### Work to be completed
Your answer should be every line below that includes the word "center".

### Records
***
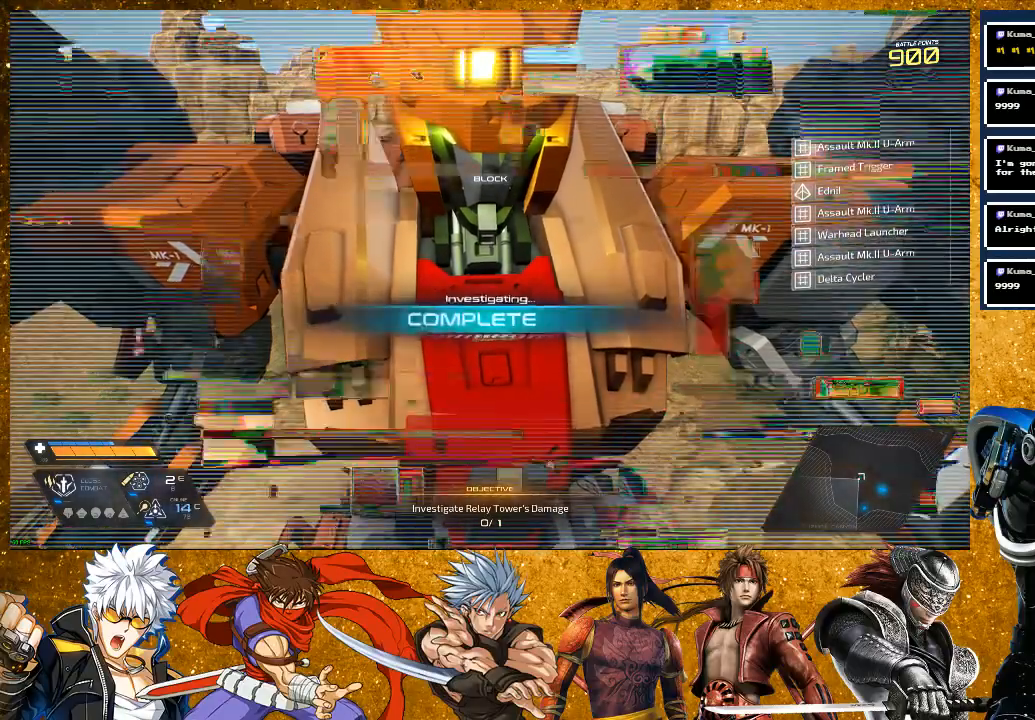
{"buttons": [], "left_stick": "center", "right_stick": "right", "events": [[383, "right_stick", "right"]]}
***
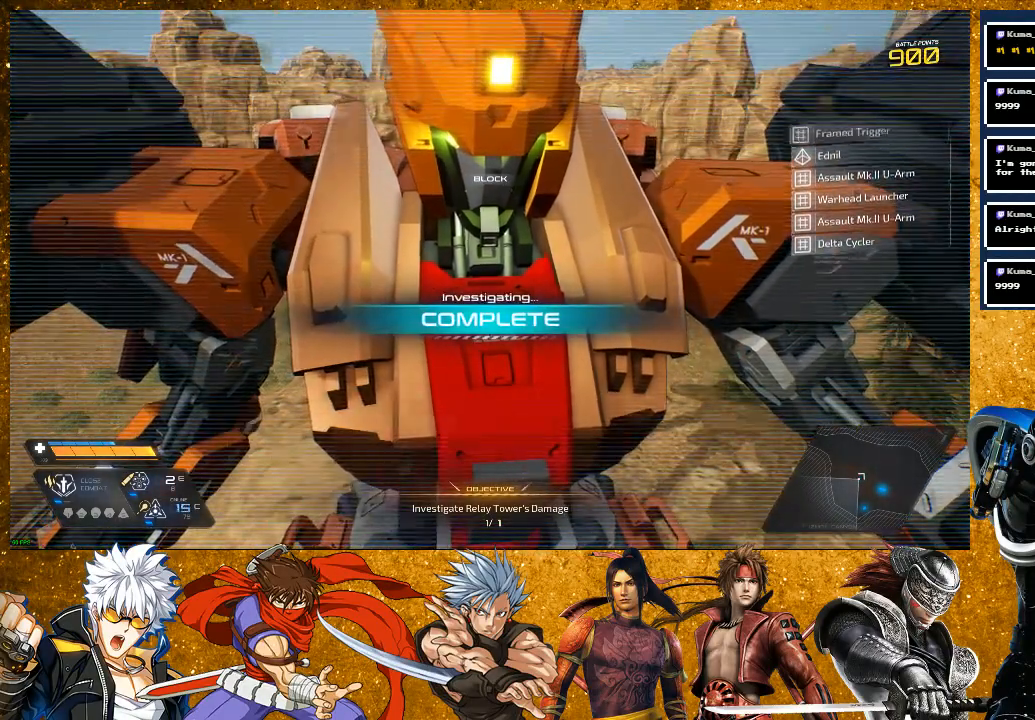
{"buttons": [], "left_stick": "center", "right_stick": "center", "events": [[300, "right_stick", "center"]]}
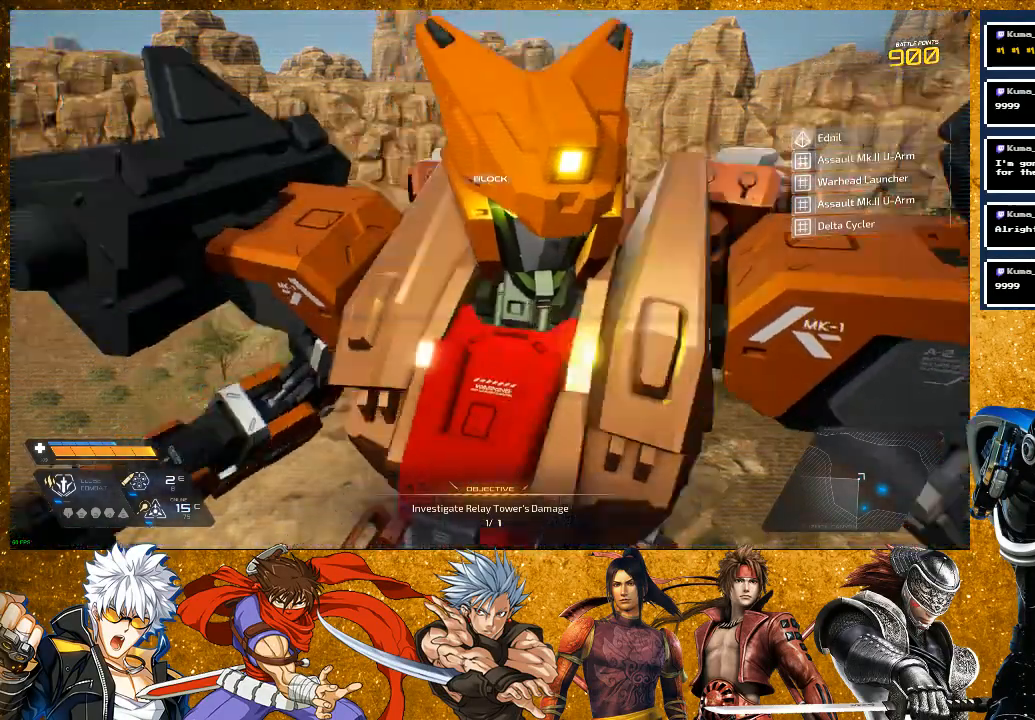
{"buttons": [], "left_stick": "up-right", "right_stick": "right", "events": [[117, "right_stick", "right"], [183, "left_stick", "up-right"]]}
***
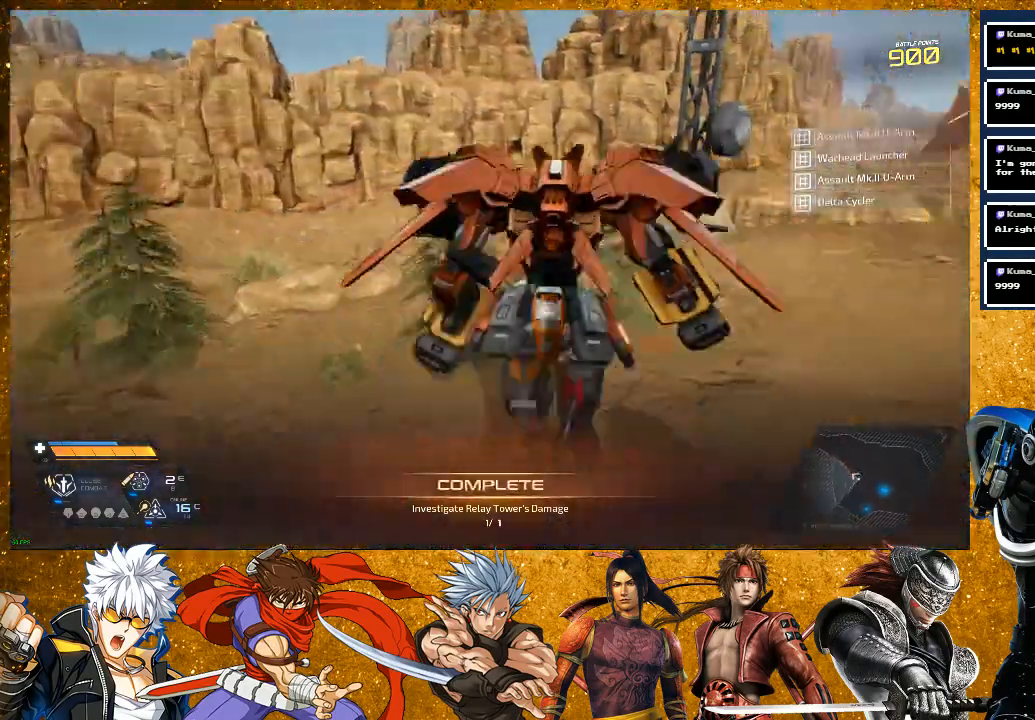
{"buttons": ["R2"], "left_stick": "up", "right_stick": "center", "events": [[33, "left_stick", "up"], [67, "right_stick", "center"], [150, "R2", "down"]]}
***
### Output of the exercise
{"buttons": [], "left_stick": "center", "right_stick": "right", "events": [[383, "right_stick", "right"]]}
{"buttons": [], "left_stick": "center", "right_stick": "center", "events": [[300, "right_stick", "center"]]}
{"buttons": ["R2"], "left_stick": "up", "right_stick": "center", "events": [[33, "left_stick", "up"], [67, "right_stick", "center"], [150, "R2", "down"]]}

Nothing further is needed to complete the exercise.